DOCUMENT TEXT ▸
◆ ◆ ◆ ◆ ◆

Does this integral have a closed form? I was working with this problem in an exam:
Given $\lambda\in(-1,1)\subset\Bbb R$, find 
$$f
   (\lambda)=\int_{0}^{\pi}\ln\left(1+\lambda \cos x\right)\mathrm{d}x
$$
My try: put $\delta\in (0,1)$ such that $\lambda\in(-\delta,\delta)$. Using the power series of $\ln(1+x)$ and uniform convergence to take $\sum_{n=0}^\infty$ outside $\int_{0}^{\pi}$, finally, I got this:
$$f(\lambda)=-\sum_{k=1}^\infty{(2k-1)!!\over (2k)!!}{\lambda^{2k-1}\over 2k}$$
But I still wonder if there is a closed form for $f(\lambda)?$ And is my solution above right or wrong?
 A: The answer to your integral is 
$$
    f(\lambda) = \pi \ln\left(\frac{1+\sqrt{1-\lambda^2}}{2}\right)
$$
Now to derivation. Given that 
$$
  \int_0^\pi \cos^n(x) \mathrm{d}x = \frac{1+(-1)^n}{2} \frac{\pi}{2^n} \binom{n}{n/2}
$$
Doing the series expansion of the integrand in $\lambda$ and interchanging the order of summation and integration yields:
$$
   f(\lambda) = -\pi \sum_{m=1}^\infty \left(\frac{\lambda}{2}\right)^{2m} \frac{1}{2 m} \binom{2m}{m} = - \pi \int_0^{\lambda} \sum_{m=1}^\infty \frac{x^{2m-1}}{2^m} \binom{2m}{m} \mathrm{d}x
$$
The sum equals 
$$
   \sum_{m=1}^\infty \frac{x^{2m-1}}{2^m} \binom{2m}{m} = \frac{1}{x} \left(\sum_{m=0}^\infty \frac{x^{2m}}{2^m} \binom{2m}{m} -1 \right) = \frac{1}{x} \left(\frac{1}{\sqrt{1-2x^2}} -1 \right) 
$$
Integrating this gives the answer.

◆ ◆ ◆ ◆ ◆

GIVEN DATA ▸
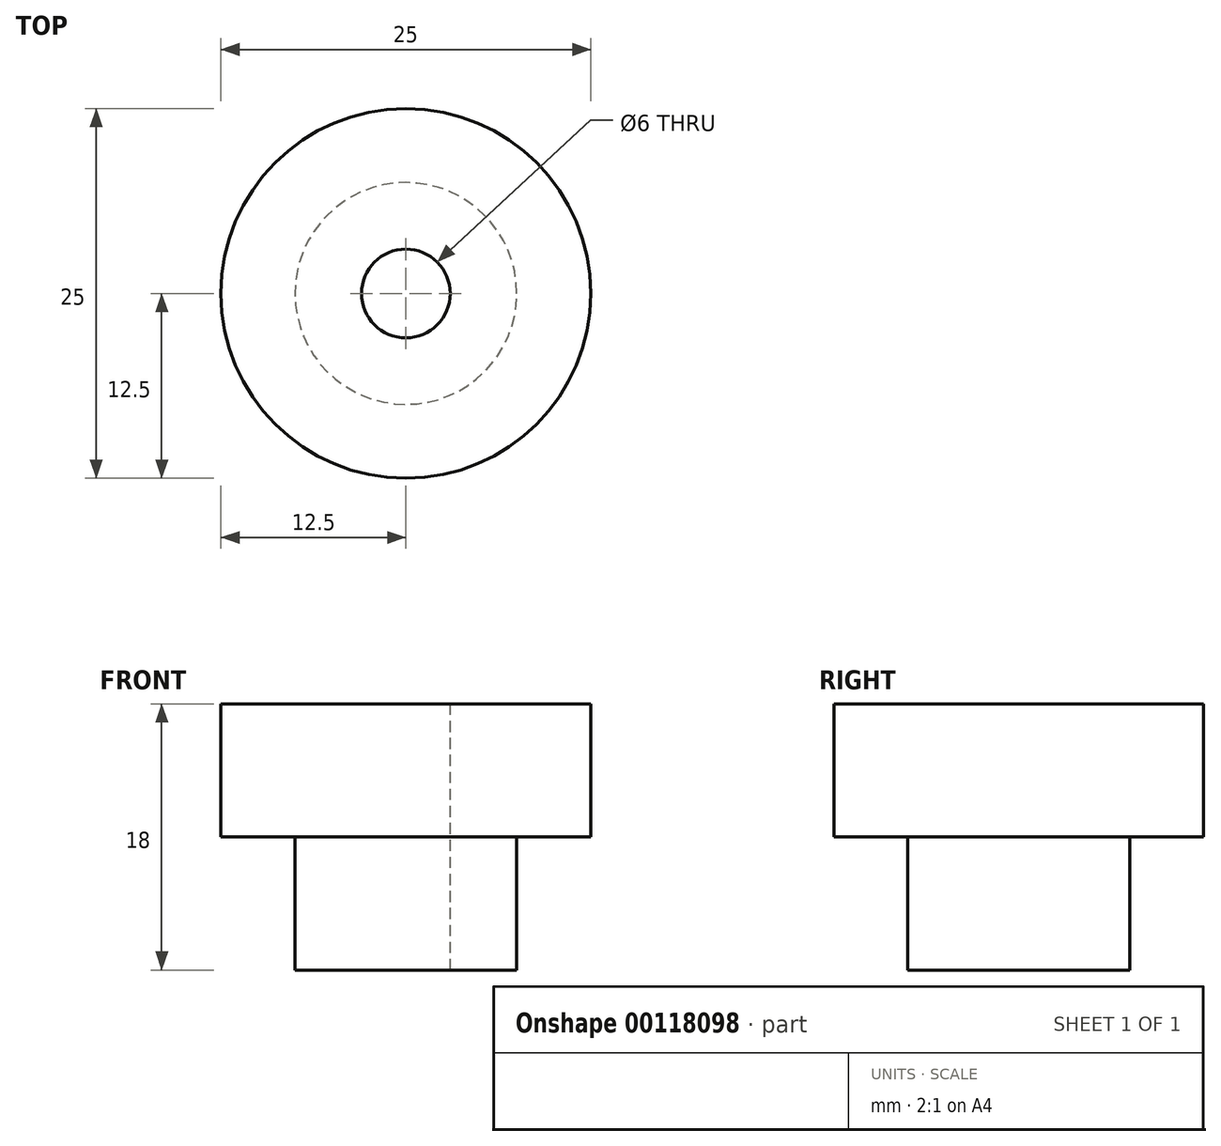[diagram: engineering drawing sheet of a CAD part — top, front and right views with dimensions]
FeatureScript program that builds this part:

◆ ◆ ◆ ◆ ◆

GOAL 1 ▸
From the forum thread on the logarithmic integral above the data, extract the passage from "Does this integral" up to and including "right or wrong?", copied word for word.
GOAL 2 ▸
Extend the forum thread on the logarithmic integral, which appears before the data, by writing what comes next after its final sentence.

TASK ANSWER 1 ▸
Does this integral have a closed form? I was working with this problem in an exam:
Given $\lambda\in(-1,1)\subset\Bbb R$, find 
$$f
   (\lambda)=\int_{0}^{\pi}\ln\left(1+\lambda \cos x\right)\mathrm{d}x
$$
My try: put $\delta\in (0,1)$ such that $\lambda\in(-\delta,\delta)$. Using the power series of $\ln(1+x)$ and uniform convergence to take $\sum_{n=0}^\infty$ outside $\int_{0}^{\pi}$, finally, I got this:
$$f(\lambda)=-\sum_{k=1}^\infty{(2k-1)!!\over (2k)!!}{\lambda^{2k-1}\over 2k}$$
But I still wonder if there is a closed form for $f(\lambda)?$ And is my solution above right or wrong?

TASK ANSWER 2 ▸
A: Here is the outline of a solution using complex analysis.
For $a > 1$, the integral $J_a = \int_0^{\pi} \ln(1 + 2a\cos t + a^2) \, dt$ has the value $2\pi \ln a$, and this integral essentially reduces to yours for an appropriate choice of $a$, but with an extra constant term.
To calculate the value of $J_a$, you can show that it is really $\int_\gamma \ln(a + z)/iz \, dz$ where $\gamma$ is the unit circle, described counterclockwise. To do this, break the integral into the top and bottom semicircle, parametrizing both from $0$ to $\pi$, going from right to left on each semicircle. Then subtract the bottom integral from the top one to obtain $J_a$.
By the residue theorem, the integral is $2\pi i$ times the residue at $0$, which is $(\ln a)/i$.  
An alternative way to compute $J_a$ is to calculate the exact value, using trigonometry, of a Riemann sum with $n$ equally spaced points. This turns out to be: $$2\pi \ln a + \frac{\pi}{n} \ln \left[ \frac{1 + a}{1 - a}(a^{-2n} - 1) \right]$$ which tends to $2 \pi \ln a$. This last calculation is carried out in full in Cours de mathématiques spéciales (1991) by Ramis, Volume 3, p. 207.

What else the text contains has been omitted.